## TEXTO DA PÁGINA
São Francisco de Tilcara, na província de Jujuy, é uma cidadezinha ao noroeste da Argentina, a cerca de 200 km da fronteira com a Bolívia. Tem pouco mais de 5.500 habitantes. O verde das plantas resume-se, basicamente, aos cactos que brotam do chão. A cor ocre das casas, das montanhas e das ruas conferem à região uma paisagem desértica, lunar.

Trata-se de um local pacato, onde poucas coisas acontecem no decorrer do ano. Durante o Carnaval, no entanto, uma milenar tradição arrasta pessoas das cidades e países vizinhos. Suas ruas ficam lotadas. Em frente às casas, muito moradores colocam latões gigantes onde despejam qualquer tipo de bebida alcoólica. Munidos de canecas, copo de plástico e garrafas pet tampadas e com o fundo cortado, os foliões se abastecem dessa mistura infernal dia e noite.

Tudo é permitido durante uma semana, quando ocorre o tradicional desenterro e enterro do Diabo de Jujuy. É um rito milenar que ocorre em quase todos os povos do norte da Argentina e envolve diferentes mitos e crenças.

Para a festa começar, a primeira coisa a se fazer é desenterrar o tal diabo, representado por um pequeno boneco de pano, conhecido como Coludo, Pujllay o Supay, na língua quechua, e que traz as formas de um lúdico tinhoso.

Uma procissão em torno do boneco reúne milhares de pessoas, muitas fantasiadas com coloridas indumentárias, que tocam músicas a fazem danças típicas num espetacular desfile pelas ruas. Com o diabo vivo, à luz do sol, o Carnaval pode, oficialmente, começar.

## ENUNCIADO DA TAREFA
Segundo o texto sobre o Carnaval de Tilcara, a que distância da fronteira com a Bolívia fica a cidade? As entradas são um material independente do texto sobre o Carnaval de Tilcara.

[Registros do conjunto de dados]
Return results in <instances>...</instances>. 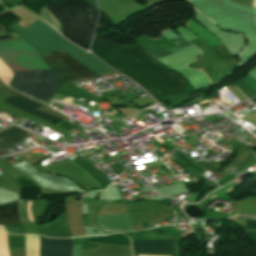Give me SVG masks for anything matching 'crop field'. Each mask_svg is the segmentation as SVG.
<instances>
[{"instance_id":"1","label":"crop field","mask_w":256,"mask_h":256,"mask_svg":"<svg viewBox=\"0 0 256 256\" xmlns=\"http://www.w3.org/2000/svg\"><path fill=\"white\" fill-rule=\"evenodd\" d=\"M92 51L101 60L133 78L155 97L182 93L187 80L167 70L162 63L137 43L121 47L94 37Z\"/></svg>"},{"instance_id":"2","label":"crop field","mask_w":256,"mask_h":256,"mask_svg":"<svg viewBox=\"0 0 256 256\" xmlns=\"http://www.w3.org/2000/svg\"><path fill=\"white\" fill-rule=\"evenodd\" d=\"M0 58L12 72L51 69L21 38L0 40ZM13 74L9 87L43 103L55 93L62 79L53 70Z\"/></svg>"},{"instance_id":"3","label":"crop field","mask_w":256,"mask_h":256,"mask_svg":"<svg viewBox=\"0 0 256 256\" xmlns=\"http://www.w3.org/2000/svg\"><path fill=\"white\" fill-rule=\"evenodd\" d=\"M45 6L60 22L63 36L88 50L96 8L83 0H57Z\"/></svg>"},{"instance_id":"4","label":"crop field","mask_w":256,"mask_h":256,"mask_svg":"<svg viewBox=\"0 0 256 256\" xmlns=\"http://www.w3.org/2000/svg\"><path fill=\"white\" fill-rule=\"evenodd\" d=\"M52 54H54L57 58H59L62 62L68 65L71 69H73L84 79L98 76L96 73L92 72L91 70L80 64L78 61H76L73 57H71L64 51L54 52ZM52 54L50 53L42 55L41 58L58 75H60L63 79H65L68 82L83 79Z\"/></svg>"},{"instance_id":"5","label":"crop field","mask_w":256,"mask_h":256,"mask_svg":"<svg viewBox=\"0 0 256 256\" xmlns=\"http://www.w3.org/2000/svg\"><path fill=\"white\" fill-rule=\"evenodd\" d=\"M162 36L181 49L191 46L181 37L172 33L171 30L165 31ZM162 36L160 39L153 41L144 35L135 39V41L142 47H144L146 50L151 52L153 55H155L158 59L172 55L181 50L169 41H167Z\"/></svg>"},{"instance_id":"6","label":"crop field","mask_w":256,"mask_h":256,"mask_svg":"<svg viewBox=\"0 0 256 256\" xmlns=\"http://www.w3.org/2000/svg\"><path fill=\"white\" fill-rule=\"evenodd\" d=\"M13 166L16 169H18L19 171H21L23 174L27 175L33 181H35L40 187L67 190V191H75V192L84 191L79 186H77L75 183H73L65 178L39 174L26 162L18 163Z\"/></svg>"},{"instance_id":"7","label":"crop field","mask_w":256,"mask_h":256,"mask_svg":"<svg viewBox=\"0 0 256 256\" xmlns=\"http://www.w3.org/2000/svg\"><path fill=\"white\" fill-rule=\"evenodd\" d=\"M135 254L171 255L174 256V242L163 240H131ZM136 255V256H153Z\"/></svg>"},{"instance_id":"8","label":"crop field","mask_w":256,"mask_h":256,"mask_svg":"<svg viewBox=\"0 0 256 256\" xmlns=\"http://www.w3.org/2000/svg\"><path fill=\"white\" fill-rule=\"evenodd\" d=\"M12 30L28 44H30L39 55L61 50L55 44L44 38L30 27L24 30V28L16 23Z\"/></svg>"},{"instance_id":"9","label":"crop field","mask_w":256,"mask_h":256,"mask_svg":"<svg viewBox=\"0 0 256 256\" xmlns=\"http://www.w3.org/2000/svg\"><path fill=\"white\" fill-rule=\"evenodd\" d=\"M40 256H71L72 239H48L40 236Z\"/></svg>"},{"instance_id":"10","label":"crop field","mask_w":256,"mask_h":256,"mask_svg":"<svg viewBox=\"0 0 256 256\" xmlns=\"http://www.w3.org/2000/svg\"><path fill=\"white\" fill-rule=\"evenodd\" d=\"M97 223L100 228L109 232L132 231L129 214L123 215H102L97 217Z\"/></svg>"},{"instance_id":"11","label":"crop field","mask_w":256,"mask_h":256,"mask_svg":"<svg viewBox=\"0 0 256 256\" xmlns=\"http://www.w3.org/2000/svg\"><path fill=\"white\" fill-rule=\"evenodd\" d=\"M30 26L34 27L39 33L43 34L44 36L55 42L73 57L78 54L86 53L79 47L68 42L66 39L57 34L53 29H51L49 26L39 20Z\"/></svg>"},{"instance_id":"12","label":"crop field","mask_w":256,"mask_h":256,"mask_svg":"<svg viewBox=\"0 0 256 256\" xmlns=\"http://www.w3.org/2000/svg\"><path fill=\"white\" fill-rule=\"evenodd\" d=\"M4 102H6V103H8V104H10V105H12L16 108H19L23 111H26L30 114H33L37 117H40L44 120H47L51 123H54V122L59 120L57 118H54L52 116L46 115L44 113H41L39 111H36V110L32 109V108H35V107H40L41 104L35 103V102L27 100V99H23V98H19V97H9L6 100H4Z\"/></svg>"},{"instance_id":"13","label":"crop field","mask_w":256,"mask_h":256,"mask_svg":"<svg viewBox=\"0 0 256 256\" xmlns=\"http://www.w3.org/2000/svg\"><path fill=\"white\" fill-rule=\"evenodd\" d=\"M30 135L16 127L9 126L0 131V149L4 150Z\"/></svg>"},{"instance_id":"14","label":"crop field","mask_w":256,"mask_h":256,"mask_svg":"<svg viewBox=\"0 0 256 256\" xmlns=\"http://www.w3.org/2000/svg\"><path fill=\"white\" fill-rule=\"evenodd\" d=\"M17 201L0 205V225L21 223L17 212Z\"/></svg>"},{"instance_id":"15","label":"crop field","mask_w":256,"mask_h":256,"mask_svg":"<svg viewBox=\"0 0 256 256\" xmlns=\"http://www.w3.org/2000/svg\"><path fill=\"white\" fill-rule=\"evenodd\" d=\"M80 63L85 65L86 67L90 68L94 72H96L99 75L114 72V70L108 68L103 63H101L98 59H96L91 54L87 53L85 55H81L78 57H75Z\"/></svg>"},{"instance_id":"16","label":"crop field","mask_w":256,"mask_h":256,"mask_svg":"<svg viewBox=\"0 0 256 256\" xmlns=\"http://www.w3.org/2000/svg\"><path fill=\"white\" fill-rule=\"evenodd\" d=\"M26 256H39V236H25Z\"/></svg>"},{"instance_id":"17","label":"crop field","mask_w":256,"mask_h":256,"mask_svg":"<svg viewBox=\"0 0 256 256\" xmlns=\"http://www.w3.org/2000/svg\"><path fill=\"white\" fill-rule=\"evenodd\" d=\"M28 206H29V200H19V204H18V212L20 214L21 220L23 223L25 222H29V221H34L33 219V214H32V210H31V206H32V201H30V206H29V212H30V216H31V220H30V216H29V212H28Z\"/></svg>"},{"instance_id":"18","label":"crop field","mask_w":256,"mask_h":256,"mask_svg":"<svg viewBox=\"0 0 256 256\" xmlns=\"http://www.w3.org/2000/svg\"><path fill=\"white\" fill-rule=\"evenodd\" d=\"M0 88H1L5 93H7L9 96H20V97H24V98L30 99V98H28V97H26V96H24V95H22V94H20V93H18V92H16V91L12 90V89H10V88H7L1 81H0ZM30 100H32V99H30ZM33 101H34V100H33ZM35 102H36V101H35Z\"/></svg>"},{"instance_id":"19","label":"crop field","mask_w":256,"mask_h":256,"mask_svg":"<svg viewBox=\"0 0 256 256\" xmlns=\"http://www.w3.org/2000/svg\"><path fill=\"white\" fill-rule=\"evenodd\" d=\"M242 80L245 81L251 87V89L256 93V80L255 79H253L251 76L247 75Z\"/></svg>"},{"instance_id":"20","label":"crop field","mask_w":256,"mask_h":256,"mask_svg":"<svg viewBox=\"0 0 256 256\" xmlns=\"http://www.w3.org/2000/svg\"><path fill=\"white\" fill-rule=\"evenodd\" d=\"M246 229L256 230V220L246 219Z\"/></svg>"},{"instance_id":"21","label":"crop field","mask_w":256,"mask_h":256,"mask_svg":"<svg viewBox=\"0 0 256 256\" xmlns=\"http://www.w3.org/2000/svg\"><path fill=\"white\" fill-rule=\"evenodd\" d=\"M73 256H80V246L73 245Z\"/></svg>"},{"instance_id":"22","label":"crop field","mask_w":256,"mask_h":256,"mask_svg":"<svg viewBox=\"0 0 256 256\" xmlns=\"http://www.w3.org/2000/svg\"><path fill=\"white\" fill-rule=\"evenodd\" d=\"M96 7L95 0H86Z\"/></svg>"}]
</instances>
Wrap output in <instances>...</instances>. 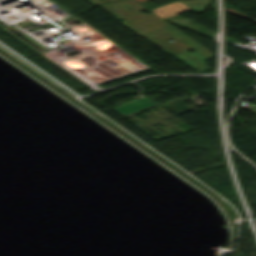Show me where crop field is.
<instances>
[{
    "mask_svg": "<svg viewBox=\"0 0 256 256\" xmlns=\"http://www.w3.org/2000/svg\"><path fill=\"white\" fill-rule=\"evenodd\" d=\"M99 7L117 19H122L123 21L120 23L133 30L137 35L160 46L196 71L201 72L209 69L202 61L209 59L213 53L134 0H124ZM142 8L147 10L149 14H141ZM169 39H174L175 42L167 41ZM189 49L195 52L189 53L187 51Z\"/></svg>",
    "mask_w": 256,
    "mask_h": 256,
    "instance_id": "crop-field-1",
    "label": "crop field"
},
{
    "mask_svg": "<svg viewBox=\"0 0 256 256\" xmlns=\"http://www.w3.org/2000/svg\"><path fill=\"white\" fill-rule=\"evenodd\" d=\"M88 1H90L92 4L96 5V4L113 1V0H88Z\"/></svg>",
    "mask_w": 256,
    "mask_h": 256,
    "instance_id": "crop-field-4",
    "label": "crop field"
},
{
    "mask_svg": "<svg viewBox=\"0 0 256 256\" xmlns=\"http://www.w3.org/2000/svg\"><path fill=\"white\" fill-rule=\"evenodd\" d=\"M138 2H143V1H145V0H137Z\"/></svg>",
    "mask_w": 256,
    "mask_h": 256,
    "instance_id": "crop-field-5",
    "label": "crop field"
},
{
    "mask_svg": "<svg viewBox=\"0 0 256 256\" xmlns=\"http://www.w3.org/2000/svg\"><path fill=\"white\" fill-rule=\"evenodd\" d=\"M183 4L191 8L197 13L203 12L206 5L209 3V0H187L181 1Z\"/></svg>",
    "mask_w": 256,
    "mask_h": 256,
    "instance_id": "crop-field-3",
    "label": "crop field"
},
{
    "mask_svg": "<svg viewBox=\"0 0 256 256\" xmlns=\"http://www.w3.org/2000/svg\"><path fill=\"white\" fill-rule=\"evenodd\" d=\"M187 10H190V9L178 1L173 4H169V5H166L163 7L156 8V9L152 10V12H154L161 18L165 19L167 17H170L172 15H175V14L187 11Z\"/></svg>",
    "mask_w": 256,
    "mask_h": 256,
    "instance_id": "crop-field-2",
    "label": "crop field"
}]
</instances>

## RESPOSTA
A cerca de 200 km.